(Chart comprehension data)
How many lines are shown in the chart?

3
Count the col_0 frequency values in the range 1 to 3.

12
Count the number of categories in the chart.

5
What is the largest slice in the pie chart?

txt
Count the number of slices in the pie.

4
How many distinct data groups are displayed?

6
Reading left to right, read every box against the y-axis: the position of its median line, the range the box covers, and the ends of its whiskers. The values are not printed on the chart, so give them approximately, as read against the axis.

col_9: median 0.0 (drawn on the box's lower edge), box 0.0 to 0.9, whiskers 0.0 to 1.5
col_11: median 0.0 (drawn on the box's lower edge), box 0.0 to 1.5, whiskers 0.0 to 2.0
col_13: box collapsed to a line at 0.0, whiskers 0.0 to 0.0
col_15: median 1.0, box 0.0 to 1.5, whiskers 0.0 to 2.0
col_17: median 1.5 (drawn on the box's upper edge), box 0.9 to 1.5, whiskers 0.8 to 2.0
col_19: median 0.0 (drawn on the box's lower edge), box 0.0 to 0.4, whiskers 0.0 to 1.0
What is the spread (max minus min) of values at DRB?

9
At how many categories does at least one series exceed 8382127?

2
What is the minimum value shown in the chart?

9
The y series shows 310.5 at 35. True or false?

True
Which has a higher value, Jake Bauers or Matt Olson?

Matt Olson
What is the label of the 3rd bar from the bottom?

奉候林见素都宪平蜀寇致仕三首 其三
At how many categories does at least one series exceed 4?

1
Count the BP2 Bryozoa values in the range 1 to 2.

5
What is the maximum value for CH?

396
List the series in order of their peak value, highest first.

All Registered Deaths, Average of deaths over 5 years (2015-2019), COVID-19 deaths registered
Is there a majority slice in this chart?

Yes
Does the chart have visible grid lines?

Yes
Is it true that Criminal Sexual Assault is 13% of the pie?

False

• [Exercise requirements]
Put the lines above into a JSON list of strings with one string per line, leaving out the blank lines.

• [The answer]
[
  "How many lines are shown in the chart?",
  "3",
  "Count the col_0 frequency values in the range 1 to 3.",
  "12",
  "Count the number of categories in the chart.",
  "5",
  "What is the largest slice in the pie chart?",
  "txt",
  "Count the number of slices in the pie.",
  "4",
  "How many distinct data groups are displayed?",
  "6",
  "Reading left to right, read every box against the y-axis: the position of its median line, the range the box covers, and the ends of its whiskers. The values are not printed on the chart, so give them approximately, as read against the axis.",
  "col_9: median 0.0 (drawn on the box's lower edge), box 0.0 to 0.9, whiskers 0.0 to 1.5",
  "col_11: median 0.0 (drawn on the box's lower edge), box 0.0 to 1.5, whiskers 0.0 to 2.0",
  "col_13: box collapsed to a line at 0.0, whiskers 0.0 to 0.0",
  "col_15: median 1.0, box 0.0 to 1.5, whiskers 0.0 to 2.0",
  "col_17: median 1.5 (drawn on the box's upper edge), box 0.9 to 1.5, whiskers 0.8 to 2.0",
  "col_19: median 0.0 (drawn on the box's lower edge), box 0.0 to 0.4, whiskers 0.0 to 1.0",
  "What is the spread (max minus min) of values at DRB?",
  "9",
  "At how many categories does at least one series exceed 8382127?",
  "2",
  "What is the minimum value shown in the chart?",
  "9",
  "The y series shows 310.5 at 35. True or false?",
  "True",
  "Which has a higher value, Jake Bauers or Matt Olson?",
  "Matt Olson",
  "What is the label of the 3rd bar from the bottom?",
  "奉候林见素都宪平蜀寇致仕三首 其三",
  "At how many categories does at least one series exceed 4?",
  "1",
  "Count the BP2 Bryozoa values in the range 1 to 2.",
  "5",
  "What is the maximum value for CH?",
  "396",
  "List the series in order of their peak value, highest first.",
  "All Registered Deaths, Average of deaths over 5 years (2015-2019), COVID-19 deaths registered",
  "Is there a majority slice in this chart?",
  "Yes",
  "Does the chart have visible grid lines?",
  "Yes",
  "Is it true that Criminal Sexual Assault is 13% of the pie?",
  "False"
]